Non, Je ne repousserai pas celui qui vient à moi. Moi le pain de vie. Celui qui vient à moi n’aura jamais faim, et celui qui croit en moi n’aura jamais soif.
Qu’est-ce que Dieu voudrait bien vouloir nous dire en ces temps étranges où il vaut mieux être porteur d’un certain certificat pour ne pas être mis à l’écart[6] ?
Amen.
[1] Jean 6,37.
[2] Andreas Boppart, Imparfait, Lausanne, 2016, p.89 et 190.
[3] Ps 33
[4] Etty Hillesum, Cahier onze de son journal, 24 sept. 1942. Les écrits d’Etty Hillesum, Seuil, Paris 2008.
[5] Was für eine merkwürdige Gesellschaft, die Jesus offensichtlich anzog.
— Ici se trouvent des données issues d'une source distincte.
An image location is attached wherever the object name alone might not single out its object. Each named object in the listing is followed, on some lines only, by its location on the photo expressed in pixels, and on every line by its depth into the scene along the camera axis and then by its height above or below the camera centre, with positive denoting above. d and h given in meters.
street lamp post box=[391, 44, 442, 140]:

So merkwürdig, dass andere sogar über ihn die Nase rümpften, frei nach dem Motto: Wenn er wirklich Gottes Sohn wäre, würde er sich mit solchen Leuten nicht abgeben. Ich sehe in seiner Gesellschaft einen aufbrausenden und notorisch unbeständigen Simon Petrus. Ich sehe eine Maria Magdalena, die Jesus aus ihrer inneren Knechtschaft in die Freiheit führte. Ich sehe Zachäus, den reichen Betrüger, der sich nicht einmal traute, Jesus unter die Augen zu treten. Ich sehe die Frau am Brunnen, die auf der Suche nach der großen Liebe immer wieder an den Falschen geraten war. Und ich sehe viele andere, deren Namen uns die Tradition bewahrt hat. Ganz abgesehen von den vielen ungenannten und darum bis heute unbekannten Nachfolgerinnen und Nachfolgern Jesu aus seiner irdischen Zeit, die zu ihm kamen mit den Scherben und Bruchstücken ihres Lebens. (Pfarrer Marcus Tesch – Auslegung der Jahreslosung 2022).
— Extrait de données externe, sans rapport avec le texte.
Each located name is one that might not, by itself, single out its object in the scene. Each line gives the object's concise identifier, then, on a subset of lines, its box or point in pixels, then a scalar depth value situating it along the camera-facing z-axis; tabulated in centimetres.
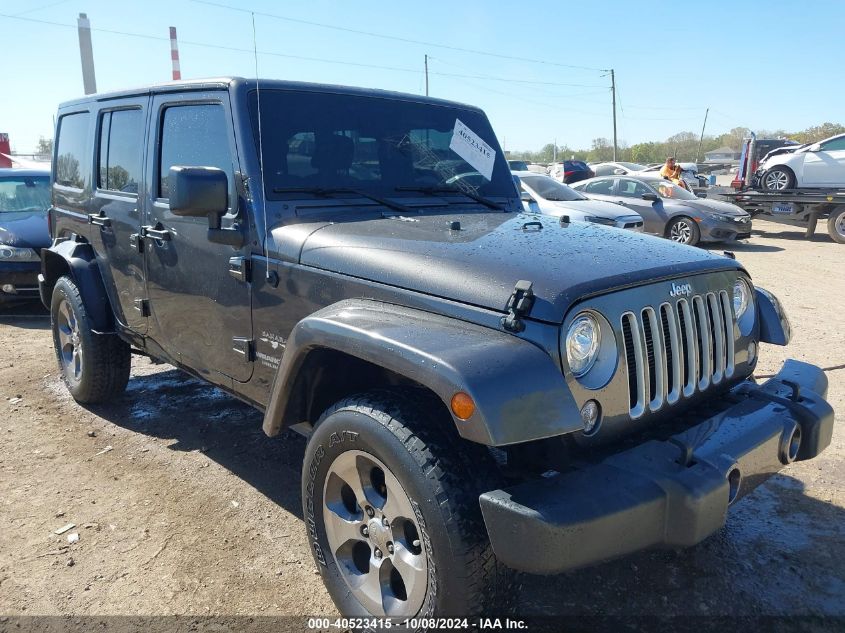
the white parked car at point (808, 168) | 1548
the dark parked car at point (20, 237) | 779
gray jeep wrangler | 208
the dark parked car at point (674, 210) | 1334
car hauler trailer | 1488
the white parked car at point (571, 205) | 1087
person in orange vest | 1648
[6] www.praxis-jugendarbeit.de/andachten-themen/jahreslosung-2022.html. L’animateur jeunesse de cette Eglise réformée allemande interroge :
Was soll oder könnte diese Jahreslosung 2022 aufzeigen?
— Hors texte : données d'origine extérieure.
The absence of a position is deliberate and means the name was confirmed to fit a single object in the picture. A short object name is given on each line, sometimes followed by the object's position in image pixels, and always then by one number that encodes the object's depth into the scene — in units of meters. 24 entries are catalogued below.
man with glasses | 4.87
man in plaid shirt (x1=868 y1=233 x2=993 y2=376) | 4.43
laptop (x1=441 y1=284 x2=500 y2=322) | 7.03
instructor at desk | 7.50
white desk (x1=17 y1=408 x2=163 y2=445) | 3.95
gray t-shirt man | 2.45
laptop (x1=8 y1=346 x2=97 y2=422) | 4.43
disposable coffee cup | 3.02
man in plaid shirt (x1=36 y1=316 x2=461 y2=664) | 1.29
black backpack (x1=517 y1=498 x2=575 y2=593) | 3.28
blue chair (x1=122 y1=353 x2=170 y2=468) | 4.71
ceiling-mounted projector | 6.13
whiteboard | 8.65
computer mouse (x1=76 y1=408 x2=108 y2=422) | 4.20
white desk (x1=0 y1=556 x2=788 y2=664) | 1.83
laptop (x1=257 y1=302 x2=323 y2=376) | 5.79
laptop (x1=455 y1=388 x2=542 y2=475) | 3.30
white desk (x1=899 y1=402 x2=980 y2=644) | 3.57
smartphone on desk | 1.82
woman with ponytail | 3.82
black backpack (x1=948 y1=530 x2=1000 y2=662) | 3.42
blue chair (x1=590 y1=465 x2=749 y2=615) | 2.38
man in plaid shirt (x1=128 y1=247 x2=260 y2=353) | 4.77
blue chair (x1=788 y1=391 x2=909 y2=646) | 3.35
Wen weist Du ab? Wem schlägst Du die Türe vor der Nase zu? Wen grenzt Du aus?
- All diejenigen, die zu wenig Glauben haben?
- All diejenigen, die (psychisch) krank sind, oder Dir irgendwie komisch erscheinen?
- All diejenigen, die nicht so gescheit und intelligent sind wie Du?
- All diejenigen, die Mist gebaut haben und keine zweite Chance verdienen?
Merkst Du was? Du machst Unterschiede, grenzt aus und findest sogar Argumente für dein Verhalten. Ist das Dein Glaube?Eigentlich ein ziemlich erbärmlicher Glaube.
Sie zeigt den Unterschied: Jesus macht keine solche Unterschiede wie wir.
- Sollten wir uns da nicht ein Beispiel daran nehmen?
- Sollten wir nicht lernen zu vergeben, nicht mehr auszugrenzen?
- Sollten wir nicht lernen mehr den Mitmenschen zu sehen und auf ihn zuzugehen, anstatt ihn abzuweisen?